Thursday, August 12, 2004
E.J. Dionne makes no bones about where he stands politically.
"I have to admit I'm a French-Canadian, Massachusetts liberal," the nationally syndicated political columnist said. "That's really tough these days."
The crowd at Centennial Hall in Steamboat Springs didn't seem to mind Thursday, when Dionne spoke about the polarization of the American electorate to an audience of more than 250 people. Dionne, who has spent the past 14 years writing for The Washington Post, was the featured speaker for the summer's third Seminars at Steamboat discussion.
Mixing humor and anecdotes into his discussion, Dionne gave the standing-room-only audience his views on the increased polarization of politics and the need to unify the country.
Unification may be difficult as long as the conservative agenda continues to drift further to the right, Dionne said. That push to the right has had the effect of moving moderates right, too.
And no group has suffered more as a result of the conservative push than Democrats and others on the left end of the political spectrum, many of whom find themselves in a perpetual identity crisis, Dionne said.

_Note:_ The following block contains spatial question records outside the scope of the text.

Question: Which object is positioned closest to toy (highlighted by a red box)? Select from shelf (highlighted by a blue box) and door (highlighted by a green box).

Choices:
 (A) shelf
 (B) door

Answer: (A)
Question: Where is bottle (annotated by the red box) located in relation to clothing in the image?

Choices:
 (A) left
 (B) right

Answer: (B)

"Democrats suffer in two ways from their (ideological) argument over moving further to the left or more to the center," Dionne said. For one, they always appear to be opportunistic when it comes to taking a particular side of an issue.
"By contrast, the Bush administration and the Republican Party seem to know what they stand for, or at least pretend to," he said.

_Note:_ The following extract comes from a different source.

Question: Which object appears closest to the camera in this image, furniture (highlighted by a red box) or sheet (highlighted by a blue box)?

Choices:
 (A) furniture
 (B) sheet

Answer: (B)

Stuck in the middle are frustrated moderates, many of whom resent the increasingly conservative agenda of the Bush administration, in particular, and the polarization of politics, in general.
Dionne offered several reasons for the polarization, including redistricting efforts that have had the effect of establishing homogenous voting blocs.
"You have real politics in a very few number of districts in the country," Dionne said.
The Florida controversy during the 2000 presidential election also contributed to political polarization, Dionne said.
President Bush had several opportunities to soften the widening gap between political divisions. Perhaps his biggest opportunity came in the aftermath of the Sept. 11, 2001, terrorist attacks. Republican and Democratic lawmakers who never before got along or even spoke to one another were successful in passing bipartisan legislation.
That bipartisan spirit quickly disappeared when Republicans used the 2002 homeland security bill as a political tool, Dionne said.
Polarization has left a smaller number of undecided voters than is typical for a presidential election, though Dionne thinks there remains a significant number of moderates and independents uncomfortable with the direction of the country under Bush.
If those voters turn to Massachusetts Sen. John Kerry, the result could be an opportunity to end the widening rift between political factions.
But to do so, Kerry must reach out to moderate Republicans in Congress -- people such as Sen. John McCain, Dionne said.